Texto para leitura
>>>

Novo estudo japonês revela que jogar videogames pode ter efeitos positivos no bem-estar mental dos jogadores, especialmente durante a pandemia de Covid-19.
Apesar de a Organização Mundial da Saúde (OMS) considerar o "distúrbio de jogo" como uma doença, um novo estudo conduzido por cientistas japoneses revela que jogar videogames pode ter efeitos positivos significativos no bem-estar mental dos jogadores.
A pesquisa, liderada por Hiroyuki Egami, da Universidade Nihon, no Japão, aproveitou o auge da pandemia de Covid-19 para examinar o impacto real dos videogames na saúde mental.
O estudo surgiu de um dado curioso: entre 2020 e 2022, a escassez de consoles de videogame no Japão levou às lojas a realizarem sorteios para a distribuição de PlayStation 5 e Nintendo Switch.
Pesquisa
Egami e sua equipe entrevistaram 8.192 pessoas, com idades entre 10 e 69 anos, que participaram desses sorteios. As perguntas abordaram tanto os hábitos de jogo quanto os níveis de sofrimento psicológico dos participantes.

<<<

Dados fornecidos
>>>

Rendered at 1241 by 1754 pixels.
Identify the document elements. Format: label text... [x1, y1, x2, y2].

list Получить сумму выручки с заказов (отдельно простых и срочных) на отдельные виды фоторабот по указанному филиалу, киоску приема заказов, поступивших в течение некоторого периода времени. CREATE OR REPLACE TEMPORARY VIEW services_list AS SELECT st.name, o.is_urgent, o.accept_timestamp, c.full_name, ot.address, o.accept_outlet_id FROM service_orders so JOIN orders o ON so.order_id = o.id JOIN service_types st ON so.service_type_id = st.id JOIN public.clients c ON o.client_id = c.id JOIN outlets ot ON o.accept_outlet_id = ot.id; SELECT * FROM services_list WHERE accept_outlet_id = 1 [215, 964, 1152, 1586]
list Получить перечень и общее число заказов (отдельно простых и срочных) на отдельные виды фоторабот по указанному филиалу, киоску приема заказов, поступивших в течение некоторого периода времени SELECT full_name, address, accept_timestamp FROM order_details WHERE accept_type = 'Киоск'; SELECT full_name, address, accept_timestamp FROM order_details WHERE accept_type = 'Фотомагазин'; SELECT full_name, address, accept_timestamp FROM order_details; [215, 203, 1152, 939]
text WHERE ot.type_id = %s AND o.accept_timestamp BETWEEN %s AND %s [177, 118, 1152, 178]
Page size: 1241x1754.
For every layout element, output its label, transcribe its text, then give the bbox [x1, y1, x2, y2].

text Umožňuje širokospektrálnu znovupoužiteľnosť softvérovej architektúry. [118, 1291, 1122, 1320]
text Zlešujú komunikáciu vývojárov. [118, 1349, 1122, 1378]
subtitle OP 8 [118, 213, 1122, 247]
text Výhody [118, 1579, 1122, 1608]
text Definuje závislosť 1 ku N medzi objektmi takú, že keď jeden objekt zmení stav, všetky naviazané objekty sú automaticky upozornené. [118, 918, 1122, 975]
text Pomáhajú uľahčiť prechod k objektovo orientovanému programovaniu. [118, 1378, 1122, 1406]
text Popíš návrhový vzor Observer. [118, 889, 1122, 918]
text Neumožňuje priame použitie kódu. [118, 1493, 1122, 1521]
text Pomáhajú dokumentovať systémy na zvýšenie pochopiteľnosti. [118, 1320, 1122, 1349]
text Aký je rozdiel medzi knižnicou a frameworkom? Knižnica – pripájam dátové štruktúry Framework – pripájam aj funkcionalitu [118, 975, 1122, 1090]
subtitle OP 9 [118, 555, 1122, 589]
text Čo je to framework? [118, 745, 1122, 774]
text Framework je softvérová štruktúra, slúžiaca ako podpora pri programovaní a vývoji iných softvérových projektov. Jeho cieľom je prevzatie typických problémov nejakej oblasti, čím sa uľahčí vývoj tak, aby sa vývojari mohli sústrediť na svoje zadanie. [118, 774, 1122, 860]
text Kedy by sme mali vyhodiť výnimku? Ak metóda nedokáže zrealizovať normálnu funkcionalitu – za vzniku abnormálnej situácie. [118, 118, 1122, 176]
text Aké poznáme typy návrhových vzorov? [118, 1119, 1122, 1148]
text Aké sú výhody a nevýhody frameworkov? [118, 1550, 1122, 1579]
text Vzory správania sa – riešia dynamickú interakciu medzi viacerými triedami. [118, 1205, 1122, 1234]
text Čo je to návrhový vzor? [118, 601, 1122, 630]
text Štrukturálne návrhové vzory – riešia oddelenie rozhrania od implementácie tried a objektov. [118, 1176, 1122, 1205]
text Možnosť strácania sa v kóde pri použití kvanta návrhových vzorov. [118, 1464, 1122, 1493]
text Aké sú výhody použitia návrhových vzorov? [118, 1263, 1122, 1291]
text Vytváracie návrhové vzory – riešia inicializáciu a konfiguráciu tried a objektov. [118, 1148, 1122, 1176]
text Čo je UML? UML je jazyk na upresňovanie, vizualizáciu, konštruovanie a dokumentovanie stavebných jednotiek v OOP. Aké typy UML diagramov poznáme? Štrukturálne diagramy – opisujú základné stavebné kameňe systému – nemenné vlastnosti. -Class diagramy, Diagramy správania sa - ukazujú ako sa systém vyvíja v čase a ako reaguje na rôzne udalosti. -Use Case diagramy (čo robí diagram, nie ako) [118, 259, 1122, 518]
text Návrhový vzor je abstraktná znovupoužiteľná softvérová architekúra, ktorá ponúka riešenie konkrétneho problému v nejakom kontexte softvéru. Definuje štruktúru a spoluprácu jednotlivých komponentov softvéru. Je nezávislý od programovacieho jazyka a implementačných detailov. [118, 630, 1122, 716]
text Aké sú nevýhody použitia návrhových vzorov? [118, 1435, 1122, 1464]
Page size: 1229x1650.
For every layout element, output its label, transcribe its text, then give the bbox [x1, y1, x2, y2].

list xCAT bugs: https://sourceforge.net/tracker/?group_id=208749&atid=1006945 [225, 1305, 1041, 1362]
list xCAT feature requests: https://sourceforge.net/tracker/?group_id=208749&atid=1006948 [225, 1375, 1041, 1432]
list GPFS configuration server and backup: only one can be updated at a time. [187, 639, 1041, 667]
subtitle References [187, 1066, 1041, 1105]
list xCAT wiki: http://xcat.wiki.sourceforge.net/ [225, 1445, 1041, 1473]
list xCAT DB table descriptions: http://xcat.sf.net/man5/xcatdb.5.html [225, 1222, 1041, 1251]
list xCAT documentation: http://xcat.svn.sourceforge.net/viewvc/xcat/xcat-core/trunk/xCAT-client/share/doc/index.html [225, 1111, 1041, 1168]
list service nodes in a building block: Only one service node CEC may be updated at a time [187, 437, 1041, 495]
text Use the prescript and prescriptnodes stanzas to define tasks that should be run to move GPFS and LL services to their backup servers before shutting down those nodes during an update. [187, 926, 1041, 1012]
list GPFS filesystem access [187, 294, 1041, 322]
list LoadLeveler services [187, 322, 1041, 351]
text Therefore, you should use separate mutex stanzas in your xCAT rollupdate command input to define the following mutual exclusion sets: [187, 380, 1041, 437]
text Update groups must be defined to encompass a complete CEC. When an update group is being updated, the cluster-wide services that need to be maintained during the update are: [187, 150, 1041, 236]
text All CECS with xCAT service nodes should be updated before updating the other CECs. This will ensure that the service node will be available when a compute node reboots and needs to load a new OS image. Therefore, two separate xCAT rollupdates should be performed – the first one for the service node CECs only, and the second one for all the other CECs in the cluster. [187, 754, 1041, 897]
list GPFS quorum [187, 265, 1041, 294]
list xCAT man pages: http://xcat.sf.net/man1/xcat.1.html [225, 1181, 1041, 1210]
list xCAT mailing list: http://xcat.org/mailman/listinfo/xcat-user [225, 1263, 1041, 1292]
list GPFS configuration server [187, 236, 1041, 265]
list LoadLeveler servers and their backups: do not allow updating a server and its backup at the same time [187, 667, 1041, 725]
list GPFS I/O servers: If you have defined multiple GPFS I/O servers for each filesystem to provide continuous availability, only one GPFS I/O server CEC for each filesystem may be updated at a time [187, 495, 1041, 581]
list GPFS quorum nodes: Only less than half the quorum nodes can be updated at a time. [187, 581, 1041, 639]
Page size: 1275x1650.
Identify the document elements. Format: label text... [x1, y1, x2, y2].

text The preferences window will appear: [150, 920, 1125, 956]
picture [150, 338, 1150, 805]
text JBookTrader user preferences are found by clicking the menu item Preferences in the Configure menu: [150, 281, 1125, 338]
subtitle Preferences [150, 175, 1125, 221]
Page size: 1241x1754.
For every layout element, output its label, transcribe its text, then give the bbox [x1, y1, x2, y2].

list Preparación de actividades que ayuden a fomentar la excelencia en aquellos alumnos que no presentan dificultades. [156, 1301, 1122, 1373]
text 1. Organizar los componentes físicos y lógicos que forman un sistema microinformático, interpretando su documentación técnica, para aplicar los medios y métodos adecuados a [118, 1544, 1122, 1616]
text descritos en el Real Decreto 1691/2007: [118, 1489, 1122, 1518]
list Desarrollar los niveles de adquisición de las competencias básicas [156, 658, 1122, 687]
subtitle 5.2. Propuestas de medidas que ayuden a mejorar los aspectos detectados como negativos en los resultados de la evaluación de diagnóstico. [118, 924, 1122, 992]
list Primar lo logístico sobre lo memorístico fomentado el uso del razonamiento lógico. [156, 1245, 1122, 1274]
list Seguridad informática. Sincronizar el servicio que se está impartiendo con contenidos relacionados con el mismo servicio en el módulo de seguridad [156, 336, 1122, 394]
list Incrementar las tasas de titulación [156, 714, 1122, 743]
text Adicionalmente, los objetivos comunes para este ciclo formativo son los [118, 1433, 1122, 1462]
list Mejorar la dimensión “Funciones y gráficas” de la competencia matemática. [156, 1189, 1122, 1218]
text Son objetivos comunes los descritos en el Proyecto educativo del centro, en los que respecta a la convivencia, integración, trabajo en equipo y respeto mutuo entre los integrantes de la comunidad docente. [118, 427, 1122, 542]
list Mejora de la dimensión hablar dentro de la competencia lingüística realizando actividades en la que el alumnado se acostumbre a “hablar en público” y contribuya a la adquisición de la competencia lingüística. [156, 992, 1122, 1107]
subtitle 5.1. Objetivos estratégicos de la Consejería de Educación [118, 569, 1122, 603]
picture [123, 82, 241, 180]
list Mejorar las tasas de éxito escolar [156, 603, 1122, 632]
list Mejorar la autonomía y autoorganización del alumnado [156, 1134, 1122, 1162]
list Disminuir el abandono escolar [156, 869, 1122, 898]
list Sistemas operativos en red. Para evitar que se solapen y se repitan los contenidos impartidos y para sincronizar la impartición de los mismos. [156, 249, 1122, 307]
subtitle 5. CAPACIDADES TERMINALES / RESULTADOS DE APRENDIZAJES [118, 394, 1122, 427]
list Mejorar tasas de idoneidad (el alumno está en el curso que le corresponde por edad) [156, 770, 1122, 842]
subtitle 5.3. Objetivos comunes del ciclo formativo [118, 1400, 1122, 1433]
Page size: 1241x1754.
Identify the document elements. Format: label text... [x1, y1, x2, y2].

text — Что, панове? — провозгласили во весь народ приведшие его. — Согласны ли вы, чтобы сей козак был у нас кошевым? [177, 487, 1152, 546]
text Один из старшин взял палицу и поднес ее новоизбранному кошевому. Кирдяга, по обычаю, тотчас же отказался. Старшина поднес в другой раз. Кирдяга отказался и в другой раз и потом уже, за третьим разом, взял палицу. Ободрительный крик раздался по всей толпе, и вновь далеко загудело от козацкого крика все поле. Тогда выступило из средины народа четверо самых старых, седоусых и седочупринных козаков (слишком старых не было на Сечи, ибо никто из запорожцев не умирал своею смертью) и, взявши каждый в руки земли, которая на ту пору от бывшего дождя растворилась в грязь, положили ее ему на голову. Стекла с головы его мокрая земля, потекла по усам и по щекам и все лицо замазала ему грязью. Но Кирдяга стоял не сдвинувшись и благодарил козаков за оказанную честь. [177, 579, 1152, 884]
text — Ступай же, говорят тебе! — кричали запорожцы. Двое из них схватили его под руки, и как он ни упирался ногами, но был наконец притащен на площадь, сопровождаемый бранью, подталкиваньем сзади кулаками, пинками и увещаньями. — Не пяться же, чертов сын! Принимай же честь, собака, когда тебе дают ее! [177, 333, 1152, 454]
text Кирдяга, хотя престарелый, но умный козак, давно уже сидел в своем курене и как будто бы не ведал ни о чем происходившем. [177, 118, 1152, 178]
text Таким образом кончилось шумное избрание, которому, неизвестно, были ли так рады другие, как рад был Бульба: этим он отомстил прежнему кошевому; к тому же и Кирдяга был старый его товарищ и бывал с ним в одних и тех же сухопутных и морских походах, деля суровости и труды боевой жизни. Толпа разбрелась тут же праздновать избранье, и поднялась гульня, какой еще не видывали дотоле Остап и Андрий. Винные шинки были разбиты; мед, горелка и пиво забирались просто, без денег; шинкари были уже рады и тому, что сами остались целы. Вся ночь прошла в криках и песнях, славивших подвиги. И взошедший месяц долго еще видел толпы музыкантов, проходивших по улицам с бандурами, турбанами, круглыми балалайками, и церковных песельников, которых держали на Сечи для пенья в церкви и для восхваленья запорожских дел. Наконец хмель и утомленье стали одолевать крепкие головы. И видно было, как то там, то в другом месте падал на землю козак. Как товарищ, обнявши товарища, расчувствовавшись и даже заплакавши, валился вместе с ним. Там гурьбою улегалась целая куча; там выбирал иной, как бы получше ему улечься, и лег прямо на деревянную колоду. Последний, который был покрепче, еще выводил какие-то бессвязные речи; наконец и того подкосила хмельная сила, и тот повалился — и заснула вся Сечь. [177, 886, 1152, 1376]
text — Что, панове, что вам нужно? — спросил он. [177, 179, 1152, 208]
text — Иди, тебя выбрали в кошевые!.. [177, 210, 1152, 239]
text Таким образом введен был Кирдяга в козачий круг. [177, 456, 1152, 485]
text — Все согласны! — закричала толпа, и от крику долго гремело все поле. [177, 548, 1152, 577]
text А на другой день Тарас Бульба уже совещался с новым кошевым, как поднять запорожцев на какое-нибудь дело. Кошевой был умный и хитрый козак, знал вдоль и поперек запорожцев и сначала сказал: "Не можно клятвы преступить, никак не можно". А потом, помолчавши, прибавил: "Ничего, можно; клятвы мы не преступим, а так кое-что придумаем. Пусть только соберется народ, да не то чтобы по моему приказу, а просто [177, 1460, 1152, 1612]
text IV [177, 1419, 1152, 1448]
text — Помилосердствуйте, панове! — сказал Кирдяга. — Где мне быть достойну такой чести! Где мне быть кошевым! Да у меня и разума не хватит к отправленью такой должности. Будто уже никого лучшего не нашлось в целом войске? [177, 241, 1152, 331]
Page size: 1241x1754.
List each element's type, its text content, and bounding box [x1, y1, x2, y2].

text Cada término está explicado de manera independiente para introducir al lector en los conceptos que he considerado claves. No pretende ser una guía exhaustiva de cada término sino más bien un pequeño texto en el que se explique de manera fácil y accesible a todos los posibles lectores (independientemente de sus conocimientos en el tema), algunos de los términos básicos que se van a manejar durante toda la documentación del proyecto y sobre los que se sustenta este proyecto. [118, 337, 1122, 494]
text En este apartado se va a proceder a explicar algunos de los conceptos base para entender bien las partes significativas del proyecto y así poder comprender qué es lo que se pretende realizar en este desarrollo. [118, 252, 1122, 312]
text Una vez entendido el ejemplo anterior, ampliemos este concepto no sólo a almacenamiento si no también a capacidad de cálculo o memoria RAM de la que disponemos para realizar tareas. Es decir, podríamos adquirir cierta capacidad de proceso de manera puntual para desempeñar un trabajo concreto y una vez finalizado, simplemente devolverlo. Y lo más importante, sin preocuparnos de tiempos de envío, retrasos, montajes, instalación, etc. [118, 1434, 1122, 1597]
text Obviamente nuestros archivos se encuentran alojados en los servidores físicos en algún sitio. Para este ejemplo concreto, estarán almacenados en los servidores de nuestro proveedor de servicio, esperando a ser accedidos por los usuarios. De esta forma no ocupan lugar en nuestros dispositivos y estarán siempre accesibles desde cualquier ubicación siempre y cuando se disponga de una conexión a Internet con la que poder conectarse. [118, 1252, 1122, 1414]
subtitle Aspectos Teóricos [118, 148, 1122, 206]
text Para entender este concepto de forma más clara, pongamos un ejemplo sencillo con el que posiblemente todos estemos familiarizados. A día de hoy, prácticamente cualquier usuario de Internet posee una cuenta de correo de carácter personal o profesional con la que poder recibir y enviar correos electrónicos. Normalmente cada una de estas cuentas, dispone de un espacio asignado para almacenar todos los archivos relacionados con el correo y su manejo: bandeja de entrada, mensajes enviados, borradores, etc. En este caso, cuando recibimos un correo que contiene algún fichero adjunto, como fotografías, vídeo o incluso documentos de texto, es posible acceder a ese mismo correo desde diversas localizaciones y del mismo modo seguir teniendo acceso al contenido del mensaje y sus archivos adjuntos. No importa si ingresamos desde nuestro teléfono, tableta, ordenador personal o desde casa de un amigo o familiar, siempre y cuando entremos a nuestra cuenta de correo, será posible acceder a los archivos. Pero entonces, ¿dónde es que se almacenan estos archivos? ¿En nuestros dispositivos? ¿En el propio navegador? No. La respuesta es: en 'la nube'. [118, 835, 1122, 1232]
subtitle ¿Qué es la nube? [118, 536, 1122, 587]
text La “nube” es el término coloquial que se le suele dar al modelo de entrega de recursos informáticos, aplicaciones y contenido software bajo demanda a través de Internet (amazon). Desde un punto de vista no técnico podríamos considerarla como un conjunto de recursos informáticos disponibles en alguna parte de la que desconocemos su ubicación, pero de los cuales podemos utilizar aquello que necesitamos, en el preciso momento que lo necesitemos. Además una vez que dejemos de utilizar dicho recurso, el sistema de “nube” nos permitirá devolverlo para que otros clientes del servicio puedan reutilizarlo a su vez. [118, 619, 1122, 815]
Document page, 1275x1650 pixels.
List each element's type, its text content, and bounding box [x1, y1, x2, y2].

<<<

Tarefa 1
Liste todos os nomes de pessoas, instituições e consoles de videogame que aparecem no texto sobre videogames e saúde mental.
Tarefa 2
Reproduza um trecho do texto sobre videogames e saúde mental: comece nas palavras "Novo estudo japonês" e pare depois de "mental dos jogadores.".
Use somente o texto como fonte.

Resposta 1
- Hiroyuki Egami
- Organização Mundial da Saúde (OMS)
- Universidade Nihon
- PlayStation 5
- Nintendo Switch

Resposta 2
Novo estudo japonês revela que jogar videogames pode ter efeitos positivos no bem-estar mental dos jogadores, especialmente durante a pandemia de Covid-19.
Apesar de a Organização Mundial da Saúde (OMS) considerar o "distúrbio de jogo" como uma doença, um novo estudo conduzido por cientistas japoneses revela que jogar videogames pode ter efeitos positivos significativos no bem-estar mental dos jogadores.